(Recorded data)
· · · ·
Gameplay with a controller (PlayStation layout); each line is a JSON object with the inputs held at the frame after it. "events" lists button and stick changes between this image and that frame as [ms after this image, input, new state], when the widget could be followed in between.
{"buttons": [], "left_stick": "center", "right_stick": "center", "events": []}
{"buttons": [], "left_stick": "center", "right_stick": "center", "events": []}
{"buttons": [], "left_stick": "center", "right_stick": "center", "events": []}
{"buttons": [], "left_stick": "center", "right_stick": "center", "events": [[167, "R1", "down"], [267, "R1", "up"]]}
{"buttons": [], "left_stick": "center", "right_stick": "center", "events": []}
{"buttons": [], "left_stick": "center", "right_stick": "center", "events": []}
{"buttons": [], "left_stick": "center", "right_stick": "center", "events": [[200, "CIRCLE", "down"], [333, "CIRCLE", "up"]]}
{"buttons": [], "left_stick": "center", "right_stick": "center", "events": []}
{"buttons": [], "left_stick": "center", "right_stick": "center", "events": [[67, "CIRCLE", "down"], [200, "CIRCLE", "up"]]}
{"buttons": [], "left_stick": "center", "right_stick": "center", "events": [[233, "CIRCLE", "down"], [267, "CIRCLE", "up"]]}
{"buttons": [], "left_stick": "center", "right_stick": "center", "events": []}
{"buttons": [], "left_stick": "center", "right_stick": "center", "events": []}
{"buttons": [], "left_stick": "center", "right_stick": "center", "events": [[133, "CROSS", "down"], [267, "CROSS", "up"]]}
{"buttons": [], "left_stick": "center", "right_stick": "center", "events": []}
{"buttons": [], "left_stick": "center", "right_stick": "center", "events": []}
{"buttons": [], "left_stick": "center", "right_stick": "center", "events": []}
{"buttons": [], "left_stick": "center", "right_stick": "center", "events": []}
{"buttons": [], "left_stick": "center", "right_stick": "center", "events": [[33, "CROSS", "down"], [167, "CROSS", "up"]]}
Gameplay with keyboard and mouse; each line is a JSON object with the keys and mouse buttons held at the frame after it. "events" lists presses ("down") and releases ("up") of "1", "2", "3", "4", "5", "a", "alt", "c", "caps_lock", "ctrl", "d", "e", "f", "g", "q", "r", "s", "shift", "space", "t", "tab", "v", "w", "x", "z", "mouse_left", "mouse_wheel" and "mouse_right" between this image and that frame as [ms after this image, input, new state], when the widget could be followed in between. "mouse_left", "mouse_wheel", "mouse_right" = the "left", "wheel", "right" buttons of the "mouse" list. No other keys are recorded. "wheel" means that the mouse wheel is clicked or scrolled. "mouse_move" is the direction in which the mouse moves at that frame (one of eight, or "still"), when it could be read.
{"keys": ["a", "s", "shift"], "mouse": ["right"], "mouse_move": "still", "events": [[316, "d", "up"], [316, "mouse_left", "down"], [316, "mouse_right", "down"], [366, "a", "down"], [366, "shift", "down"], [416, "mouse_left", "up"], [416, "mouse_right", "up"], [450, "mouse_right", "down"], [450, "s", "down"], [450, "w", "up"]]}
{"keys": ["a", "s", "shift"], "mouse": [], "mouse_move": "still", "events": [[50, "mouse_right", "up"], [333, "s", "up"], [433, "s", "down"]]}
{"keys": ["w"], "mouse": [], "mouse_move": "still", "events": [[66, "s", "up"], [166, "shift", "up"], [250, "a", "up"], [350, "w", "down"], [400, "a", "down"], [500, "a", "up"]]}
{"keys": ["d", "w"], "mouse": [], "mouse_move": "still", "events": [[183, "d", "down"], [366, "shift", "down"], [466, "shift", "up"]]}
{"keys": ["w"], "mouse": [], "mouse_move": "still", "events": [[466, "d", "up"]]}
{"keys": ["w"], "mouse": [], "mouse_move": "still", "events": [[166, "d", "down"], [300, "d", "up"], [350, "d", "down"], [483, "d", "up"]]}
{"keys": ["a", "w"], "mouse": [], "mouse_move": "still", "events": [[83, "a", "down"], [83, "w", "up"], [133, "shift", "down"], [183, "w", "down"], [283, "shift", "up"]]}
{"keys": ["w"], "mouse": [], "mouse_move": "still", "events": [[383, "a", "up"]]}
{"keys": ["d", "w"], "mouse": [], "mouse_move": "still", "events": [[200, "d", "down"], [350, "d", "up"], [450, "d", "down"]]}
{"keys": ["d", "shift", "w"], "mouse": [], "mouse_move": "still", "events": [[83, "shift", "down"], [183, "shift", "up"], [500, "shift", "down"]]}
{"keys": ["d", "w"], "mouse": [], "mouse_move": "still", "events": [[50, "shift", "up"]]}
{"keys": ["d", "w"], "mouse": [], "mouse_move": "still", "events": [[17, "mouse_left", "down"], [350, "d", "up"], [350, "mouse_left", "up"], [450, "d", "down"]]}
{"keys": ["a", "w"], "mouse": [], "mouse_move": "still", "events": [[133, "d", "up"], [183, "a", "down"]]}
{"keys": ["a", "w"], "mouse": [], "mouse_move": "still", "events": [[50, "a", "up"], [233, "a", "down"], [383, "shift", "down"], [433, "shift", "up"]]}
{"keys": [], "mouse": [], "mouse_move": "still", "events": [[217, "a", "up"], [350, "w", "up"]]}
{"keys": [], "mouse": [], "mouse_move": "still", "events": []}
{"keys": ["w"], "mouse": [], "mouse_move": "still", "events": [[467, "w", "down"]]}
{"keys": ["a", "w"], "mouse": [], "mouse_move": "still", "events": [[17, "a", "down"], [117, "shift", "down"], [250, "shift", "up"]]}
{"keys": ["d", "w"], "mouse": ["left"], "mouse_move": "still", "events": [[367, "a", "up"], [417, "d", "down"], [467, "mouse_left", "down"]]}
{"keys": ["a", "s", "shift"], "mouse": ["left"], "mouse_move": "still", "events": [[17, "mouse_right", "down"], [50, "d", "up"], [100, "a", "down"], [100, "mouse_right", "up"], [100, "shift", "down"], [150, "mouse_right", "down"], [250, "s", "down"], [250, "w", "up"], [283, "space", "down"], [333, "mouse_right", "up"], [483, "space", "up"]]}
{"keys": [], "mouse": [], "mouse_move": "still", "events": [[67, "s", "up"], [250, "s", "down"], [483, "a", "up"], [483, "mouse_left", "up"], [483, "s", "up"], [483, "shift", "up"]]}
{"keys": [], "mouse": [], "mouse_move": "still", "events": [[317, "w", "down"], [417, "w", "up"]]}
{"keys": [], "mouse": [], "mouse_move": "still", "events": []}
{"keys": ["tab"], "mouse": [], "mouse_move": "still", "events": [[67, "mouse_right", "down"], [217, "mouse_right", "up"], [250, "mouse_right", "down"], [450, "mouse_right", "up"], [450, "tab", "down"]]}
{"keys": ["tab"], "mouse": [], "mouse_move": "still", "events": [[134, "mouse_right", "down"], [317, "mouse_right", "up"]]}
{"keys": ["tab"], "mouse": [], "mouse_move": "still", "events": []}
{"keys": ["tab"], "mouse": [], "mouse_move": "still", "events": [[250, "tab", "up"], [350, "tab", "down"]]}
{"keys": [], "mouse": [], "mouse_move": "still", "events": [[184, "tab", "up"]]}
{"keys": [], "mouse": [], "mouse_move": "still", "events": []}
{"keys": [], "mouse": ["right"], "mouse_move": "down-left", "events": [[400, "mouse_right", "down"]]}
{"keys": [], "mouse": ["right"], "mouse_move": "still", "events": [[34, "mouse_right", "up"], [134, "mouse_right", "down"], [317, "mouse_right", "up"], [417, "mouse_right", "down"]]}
· · · ·
- [Directions for this task]
Pull out every line above that holds the word "followed".

- [Exercise response]
Gameplay with a controller (PlayStation layout); each line is a JSON object with the inputs held at the frame after it. "events" lists button and stick changes between this image and that frame as [ms after this image, input, new state], when the widget could be followed in between.
Gameplay with keyboard and mouse; each line is a JSON object with the keys and mouse buttons held at the frame after it. "events" lists presses ("down") and releases ("up") of "1", "2", "3", "4", "5", "a", "alt", "c", "caps_lock", "ctrl", "d", "e", "f", "g", "q", "r", "s", "shift", "space", "t", "tab", "v", "w", "x", "z", "mouse_left", "mouse_wheel" and "mouse_right" between this image and that frame as [ms after this image, input, new state], when the widget could be followed in between. "mouse_left", "mouse_wheel", "mouse_right" = the "left", "wheel", "right" buttons of the "mouse" list. No other keys are recorded. "wheel" means that the mouse wheel is clicked or scrolled. "mouse_move" is the direction in which the mouse moves at that frame (one of eight, or "still"), when it could be read.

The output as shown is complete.